How to use WPT to evaluate builds when times vary on same code?


I hope this in the right forum. Apologies if not…

I’m hoping you might be able to help us…as we are becoming loyal WPT servants we are trying to use it in our QA process to ensure every single build is faster than the previous one.

However what we are finding is that we are getting such different results at different times on the same code that we cant rely on the comparisons against the new code. Is it really faster/slower?

We are wondering what to do? should we run our own instance of WPT? should we be using this differently? how do others ensure that every version of their code is faster than the previous one?

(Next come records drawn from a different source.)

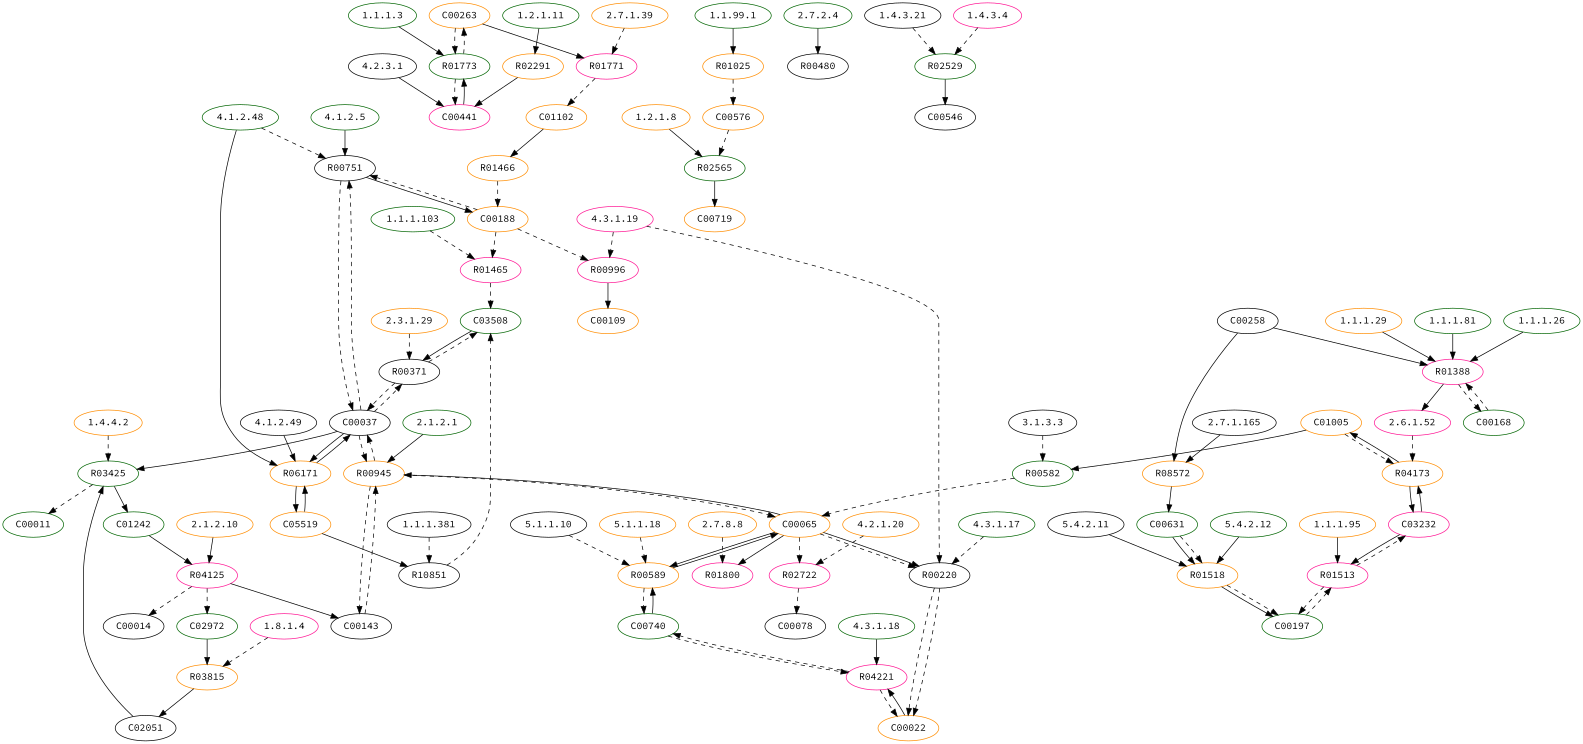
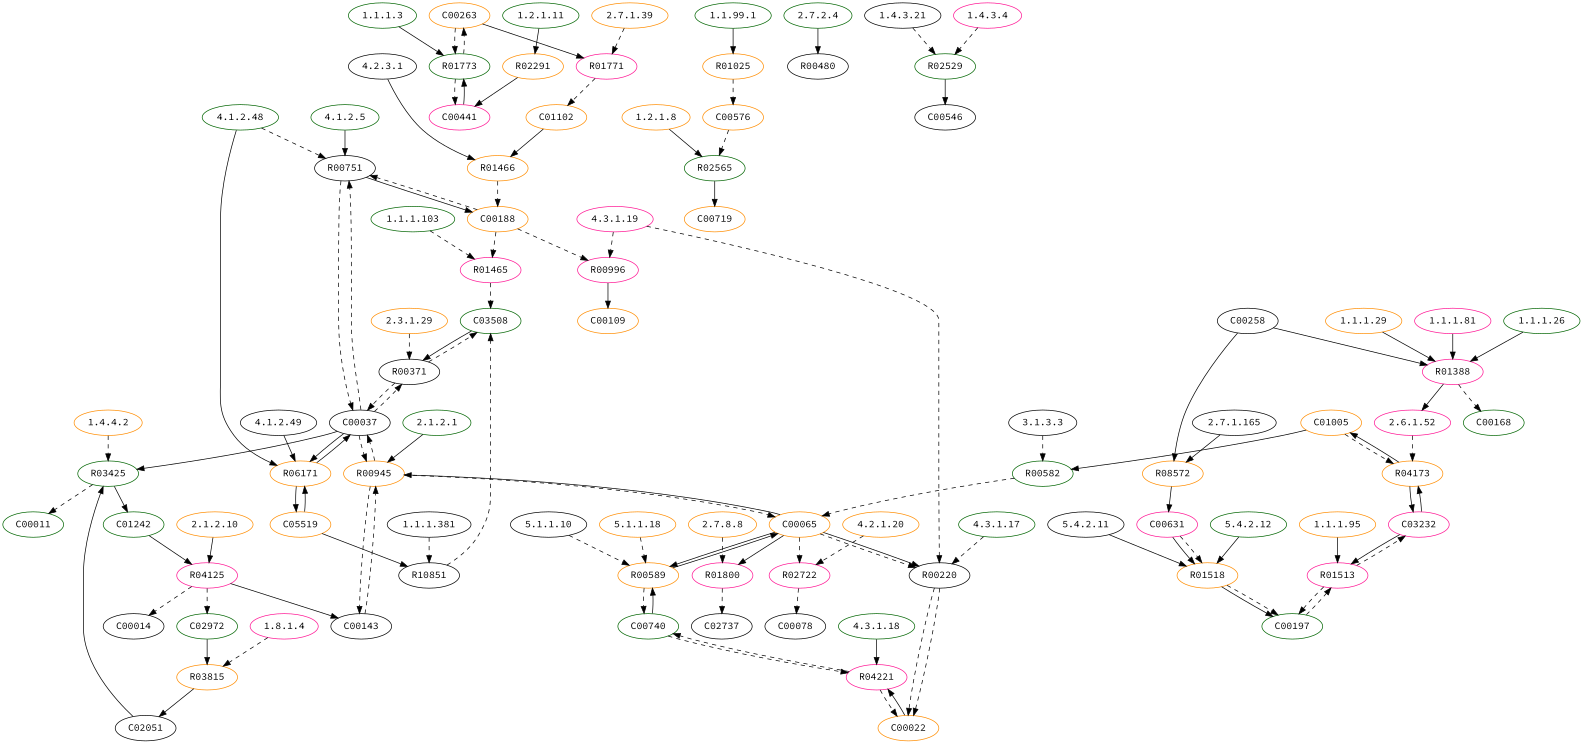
  digraph {
    fontname="Source Code Pro"
    node [color=darkorange fontname="Source Code Pro" type=E]
    edge [fontname="Source Code Pro" style=dashed]
    "4.1.2.48" [color=darkgreen]
    R00751 [color=black type=R]
    R06171 [type=R]
    C00188 [type=C]
    C00037 [color=black type=C]
    C05519 [type=C]
    R00371 [color=black type=R]
    "2.3.1.29"
    C03508 [color=darkgreen type=C]
    "5.1.1.10" [color=black]
    R00589 [type=R]
    C00740 [color=darkgreen type=C]
    C00065 [type=C]
    "4.3.1.19" [color=deeppink]
    R00996 [color=deeppink type=R]
    R00220 [color=black type=R]
    C00109 [type=C]
    C00022 [type=C]
    R02565 [color=darkgreen type=R]
    "1.2.1.8"
    C00719 [type=C]
    "2.7.2.4" [color=darkgreen]
    R00480 [color=black type=R]
    R03425 [color=darkgreen type=R]
    "1.4.4.2"
    C01242 [color=darkgreen type=C]
    C00011 [color=darkgreen type=C]
-   "1.1.1.81" [color=darkgreen]
+   "1.1.1.81" [color=deeppink]
    R01388 [color=deeppink type=R]
    "2.6.1.52" [color=deeppink]
    C00168 [color=darkgreen type=C]
    "1.1.99.1" [color=darkgreen]
    R01025 [type=R]
    C00576 [type=C]
    "5.4.2.11" [color=black]
    R01518 [type=R]
    C00197 [color=darkgreen type=C]
    "4.1.2.5" [color=darkgreen]
    R01800 [color=deeppink type=R]
    "2.7.8.8"
+   C02737 [color=black type=C]
    "1.1.1.3" [color=darkgreen]
    R01773 [color=darkgreen type=R]
    C00441 [color=deeppink type=C]
    C00263 [type=C]
    R04173 [type=R]
    C03232 [color=deeppink type=C]
    C01005 [type=C]
    "1.8.1.4" [color=deeppink]
    R03815 [type=R]
    C02051 [color=black type=C]
    "1.1.1.26" [color=darkgreen]
    "4.3.1.18" [color=darkgreen]
    n54 [color=deeppink label=R04221 type=R]
    R01771 [color=deeppink type=R]
    "2.7.1.39"
    C01102 [type=C]
    "5.1.1.18"
    "1.4.3.21" [color=black]
    R02529 [color=darkgreen type=R]
    C00546 [color=black type=C]
    "4.2.3.1" [color=black]
    R01466 [type=R]
    R02722 [color=deeppink type=R]
    "4.2.1.20"
    C00078 [color=black type=C]
    "3.1.3.3" [color=black]
    R00582 [color=darkgreen type=R]
    "2.7.1.165" [color=black]
    R08572 [type=R]
-   C00631 [color=darkgreen type=C]
+   C00631 [color=deeppink type=C]
    "2.1.2.1" [color=darkgreen]
    R00945 [type=R]
    C00143 [color=black type=C]
    "4.1.2.49" [color=black]
    R01513 [color=deeppink type=R]
    "1.1.1.95"
    "1.2.1.11" [color=darkgreen]
    R02291 [type=R]
    "1.4.3.4" [color=deeppink]
    "5.4.2.12" [color=darkgreen]
    R04125 [color=deeppink type=R]
    "2.1.2.10"
    C00014 [color=black type=C]
    C02972 [color=darkgreen type=C]
    "1.1.1.103" [color=darkgreen]
    R01465 [color=deeppink type=R]
    "1.1.1.29"
    "1.1.1.381" [color=black]
    R10851 [color=black type=R]
    "4.3.1.17" [color=darkgreen]
    C00258 [color=black type=C]
    "4.1.2.48" -> R00751
    "4.1.2.48" -> R06171 [style=solid]
    R00751 -> C00188 [style=solid]
    R00751 -> C00037
    R06171 -> C00037 [style=solid]
    R06171 -> C05519 [style=solid]
    C00188 -> R00751
    C00188 -> R00996
    C00188 -> R01465
    C00037 -> R00751
    C00037 -> R06171 [style=solid]
    C00037 -> R00371
    C00037 -> R03425 [style=solid]
    C00037 -> R00945
    C05519 -> R06171 [style=solid]
    C05519 -> R10851 [style=solid]
    R00371 -> C00037
    R00371 -> C03508
    "2.3.1.29" -> R00371
    C03508 -> R00371 [style=solid]
    "5.1.1.10" -> R00589
    R00589 -> C00740
    R00589 -> C00065 [style=solid]
    C00740 -> R00589 [style=solid]
    C00740 -> n54
    C00065 -> R00589 [style=solid]
    C00065 -> R00220
    C00065 -> R00220 [style=solid]
    C00065 -> R01800 [style=solid]
    C00065 -> R02722
    C00065 -> R00945 [style=solid]
    "4.3.1.19" -> R00996
    "4.3.1.19" -> R00220
    R00996 -> C00109 [style=solid]
    R00220 -> C00022
    R00220 -> C00022
    C00022 -> n54 [style=solid]
    R02565 -> C00719 [style=solid]
    "1.2.1.8" -> R02565 [style=solid]
    "2.7.2.4" -> R00480 [style=solid]
    R03425 -> C01242 [style=solid]
    R03425 -> C00011
    "1.4.4.2" -> R03425
    C01242 -> R04125 [style=solid]
    "1.1.1.81" -> R01388 [style=solid]
    R01388 -> "2.6.1.52" [style=solid]
    R01388 -> C00168
    "2.6.1.52" -> R04173
-   C00168 -> R01388
    "1.1.99.1" -> R01025 [style=solid]
    R01025 -> C00576
    C00576 -> R02565
    "5.4.2.11" -> R01518 [style=solid]
    R01518 -> C00197 [style=solid]
    R01518 -> C00197
    C00197 -> R01513
    "4.1.2.5" -> R00751 [style=solid]
+   R01800 -> C02737
    "2.7.8.8" -> R01800
    "1.1.1.3" -> R01773 [style=solid]
    R01773 -> C00441
    R01773 -> C00263
    C00441 -> R01773 [style=solid]
    C00263 -> R01773
    C00263 -> R01771 [style=solid]
    R04173 -> C03232 [style=solid]
    R04173 -> C01005 [style=solid]
    C03232 -> R04173 [style=solid]
    C03232 -> R01513 [style=solid]
    C01005 -> R04173
    C01005 -> R00582 [style=solid]
    "1.8.1.4" -> R03815
    R03815 -> C02051 [style=solid]
    C02051 -> R03425 [style=solid]
    "1.1.1.26" -> R01388 [style=solid]
    "4.3.1.18" -> n54 [style=solid]
    n54 -> C00740
    n54 -> C00022
    R01771 -> C01102
    "2.7.1.39" -> R01771
    C01102 -> R01466 [style=solid]
    "5.1.1.18" -> R00589
    "1.4.3.21" -> R02529
    R02529 -> C00546 [style=solid]
-   "4.2.3.1" -> C00441 [style=solid]
+   "4.2.3.1" -> R01466 [style=solid]
    R01466 -> C00188
    R02722 -> C00078
    "4.2.1.20" -> R02722
    "3.1.3.3" -> R00582
    R00582 -> C00065
    "2.7.1.165" -> R08572 [style=solid]
    R08572 -> C00631 [style=solid]
    C00631 -> R01518 [style=solid]
    C00631 -> R01518
    "2.1.2.1" -> R00945 [style=solid]
    R00945 -> C00037
    R00945 -> C00065
    R00945 -> C00143
    C00143 -> R00945
    "4.1.2.49" -> R06171 [style=solid]
    R01513 -> C00197
    R01513 -> C03232
    "1.1.1.95" -> R01513 [style=solid]
    "1.2.1.11" -> R02291 [style=solid]
    R02291 -> C00441 [style=solid]
    "1.4.3.4" -> R02529
    "5.4.2.12" -> R01518 [style=solid]
    R04125 -> C00143 [style=solid]
    R04125 -> C00014
    R04125 -> C02972
    "2.1.2.10" -> R04125 [style=solid]
    C02972 -> R03815 [style=solid]
    "1.1.1.103" -> R01465
    R01465 -> C03508
    "1.1.1.29" -> R01388 [style=solid]
    "1.1.1.381" -> R10851
    R10851 -> C03508
    "4.3.1.17" -> R00220
    C00258 -> R01388 [style=solid]
    C00258 -> R08572 [style=solid]
  }
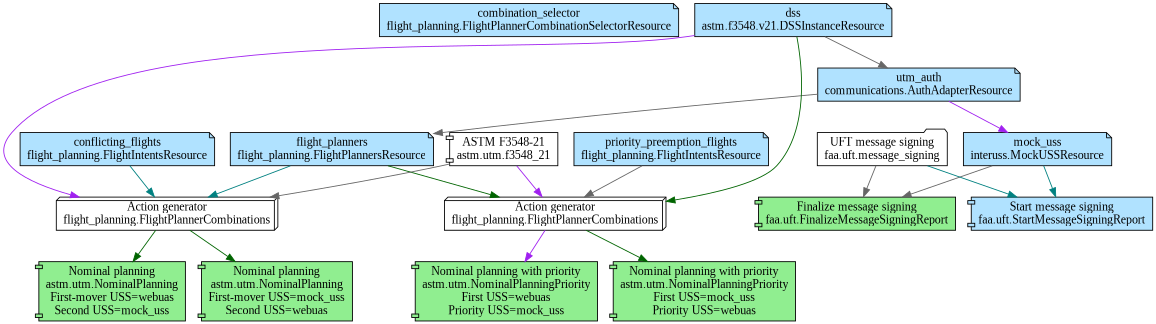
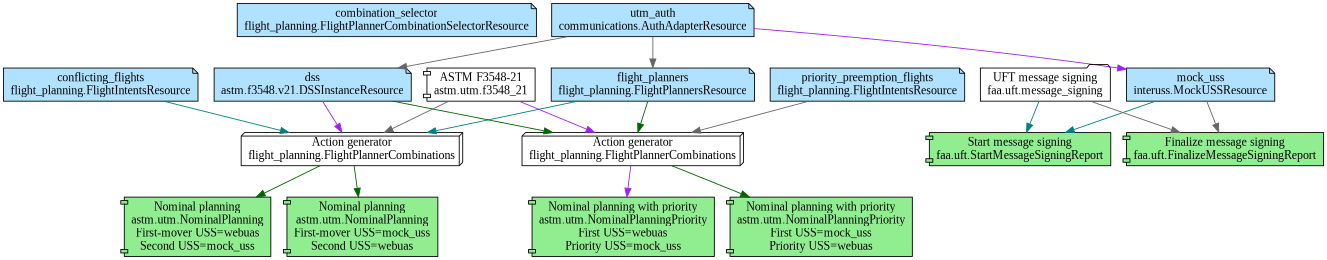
  digraph {
    fontname="Liberation Serif"
    node [fillcolor=lightskyblue1 fontname="Liberation Serif" shape=note style=filled]
    edge [color=gray40 fontname="Liberation Serif"]
    n1 [label="combination_selector\nflight_planning.FlightPlannerCombinationSelectorResource"]
    n2 [label="conflicting_flights\nflight_planning.FlightIntentsResource"]
    n3 [label="Action generator\nflight_planning.FlightPlannerCombinations" shape=box3d fillcolor="" style=""]
    n4 [fillcolor=lightgreen label="Nominal planning\nastm.utm.NominalPlanning\nFirst-mover USS=webuas\nSecond USS=mock_uss" shape=component]
    n5 [fillcolor=lightgreen label="Nominal planning\nastm.utm.NominalPlanning\nFirst-mover USS=mock_uss\nSecond USS=webuas" shape=component]
    n6 [label="priority_preemption_flights\nflight_planning.FlightIntentsResource"]
    n7 [label="Action generator\nflight_planning.FlightPlannerCombinations" shape=box3d fillcolor="" style=""]
    n8 [fillcolor=lightgreen label="Nominal planning with priority\nastm.utm.NominalPlanningPriority\nFirst USS=webuas\nPriority USS=mock_uss" shape=component]
    n9 [fillcolor=lightgreen label="Nominal planning with priority\nastm.utm.NominalPlanningPriority\nFirst USS=mock_uss\nPriority USS=webuas" shape=component]
    n10 [label="utm_auth\ncommunications.AuthAdapterResource"]
    n11 [label="flight_planners\nflight_planning.FlightPlannersResource"]
    n12 [label="dss\nastm.f3548.v21.DSSInstanceResource"]
    n13 [label="mock_uss\ninteruss.MockUSSResource"]
-   n14 [label="Start message signing\nfaa.uft.StartMessageSigningReport" shape=component]
+   n14 [fillcolor=lightgreen label="Start message signing\nfaa.uft.StartMessageSigningReport" shape=component]
    n15 [fillcolor=lightgreen label="Finalize message signing\nfaa.uft.FinalizeMessageSigningReport" shape=component]
    n16 [label="ASTM F3548-21\nastm.utm.f3548_21" shape=component fillcolor="" style=""]
    n17 [label="UFT message signing\nfaa.uft.message_signing" shape=folder fillcolor="" style=""]
    n2 -> n3 [color=teal]
    n3 -> n4 [color=darkgreen]
    n3 -> n5 [color=darkgreen]
    n6 -> n7
    n7 -> n8 [color=purple]
    n7 -> n9 [color=darkgreen]
    n10 -> n11
-   n12 -> n10
+   n10 -> n12
    n10 -> n13 [color=purple]
    n11 -> n3 [color=teal]
    n11 -> n7 [color=darkgreen]
    n12 -> n3 [color=purple]
    n12 -> n7 [color=darkgreen]
    n13 -> n14 [color=teal]
    n13 -> n15
    n16 -> n3
    n16 -> n7 [color=purple]
    n17 -> n14 [color=teal]
    n17 -> n15
  }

We use the filmstrip and record the average time that the page shows the main content:

Here’s an example:

Old 1: - average 1.86
New 1: - average 2.17

Old 2: - average 2.47
New 2: - average 1.88

Old 1 and Old 2 are identical code at different times, but with dramatically different results.

All advice very gratefully received :slight_smile:

Looks like there are a couple of things going on:

1 - You have 3rd-party content on the page (analytics, twitter, facebook, ads). You will want to block all of those or stub them out. Granted, most of them load after onload so if you focus on the load time and not fully loaded it won’t be as big of an issue.

2 - Dynatrace adds quite a bit of overhead and I wouldn’t be surprised if it added some variability. You should try the same tests on the regular Dulles agents.

3 - Make sure you only look at “successful” tests (result of 0 or 99999). Some of the load time outliers were error runs.

4 - The page seems to behave quite differently with timing variations (sometimes the after-onload requests look like they are getting loaded before onload). If your lazy-load/async logic uses a timeout it could be introducing variability when it fires before onload.

5 - The TTFB seems to vary by ~100ms. Depending on how tight you’re looking to get that could be a problem.

If you click the “plot full results” link below the data table you can see all of the metrics for all of the runs to see how they line up. You want to have ALL of the metrics consistent (requests and bytes are absolutely critical for starters).

A private instance will give you a little more control over things like the DNS time (you can hard-code the hosts file to eliminate it) and network variabilities but you need the page to be absolutely consistent between tests first.